Now, it’s worth noting that teabagging was once even banned from a Killer Instinct tournament back in 2017. The female equivalent of the controversial act is also known as “clam clamming.” While teabagging is immature and signifies poor taste, I’d like to highlight how context matters for such practice in gamer culture.
For example, if your opponent has hacked or cheated their way to victory, perhaps a fleeting moment of teabagging is acceptable. But when three or four players gang up and track an opponent down specifically to teabag their digital avatar, that’s toxic. This doesn’t honour the team’s skill. Rather, it’s a display of hostility above all else.

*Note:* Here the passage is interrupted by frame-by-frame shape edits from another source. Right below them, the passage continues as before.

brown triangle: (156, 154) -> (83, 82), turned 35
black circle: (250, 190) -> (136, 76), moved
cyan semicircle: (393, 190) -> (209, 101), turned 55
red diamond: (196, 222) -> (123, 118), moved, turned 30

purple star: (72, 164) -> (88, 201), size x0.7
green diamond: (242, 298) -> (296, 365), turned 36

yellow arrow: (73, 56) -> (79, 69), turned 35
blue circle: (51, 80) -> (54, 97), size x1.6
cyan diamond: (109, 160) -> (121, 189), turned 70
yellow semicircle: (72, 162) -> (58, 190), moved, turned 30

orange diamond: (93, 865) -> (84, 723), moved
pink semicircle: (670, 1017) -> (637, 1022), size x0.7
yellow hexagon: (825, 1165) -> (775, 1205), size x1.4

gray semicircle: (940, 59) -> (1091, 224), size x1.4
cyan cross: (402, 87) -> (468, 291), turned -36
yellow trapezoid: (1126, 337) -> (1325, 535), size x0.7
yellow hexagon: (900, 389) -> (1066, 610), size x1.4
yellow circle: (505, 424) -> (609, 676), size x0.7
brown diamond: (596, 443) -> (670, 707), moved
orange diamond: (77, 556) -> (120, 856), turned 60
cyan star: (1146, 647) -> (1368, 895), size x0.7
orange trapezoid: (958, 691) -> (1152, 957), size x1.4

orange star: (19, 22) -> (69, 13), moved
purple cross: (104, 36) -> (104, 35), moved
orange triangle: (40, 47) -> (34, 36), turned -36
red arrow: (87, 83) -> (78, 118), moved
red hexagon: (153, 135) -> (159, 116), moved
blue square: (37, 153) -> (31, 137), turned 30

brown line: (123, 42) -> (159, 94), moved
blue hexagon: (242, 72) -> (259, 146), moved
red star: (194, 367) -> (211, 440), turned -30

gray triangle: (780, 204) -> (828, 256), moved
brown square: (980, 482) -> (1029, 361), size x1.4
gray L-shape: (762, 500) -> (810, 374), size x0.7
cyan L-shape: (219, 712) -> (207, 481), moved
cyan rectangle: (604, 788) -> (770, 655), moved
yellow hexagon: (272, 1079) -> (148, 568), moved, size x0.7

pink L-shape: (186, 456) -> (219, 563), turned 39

Though rooted in controversy, teabagging has become an integral part of gamer culture and is ultimately here to stay. But not all hope is lost for those who believe the practice needs to be eradicated altogether. In Destiny 2, players once requested its developers to create a teabag emote. Now, the emote in question wasn’t of someone actually teabagging another player but users suggested that it should show one dunking a tea packet into a cup of hot water—a metaphor of sorts.
While the developers never did give players such a spot-on visual, they did offer the ‘Cup of Tea’ emote, which shows a player preparing a cup of tea and drinking it. It was a lighthearted way to convey the meaning of the teabagging—minus all the borderline-traumatic visuals.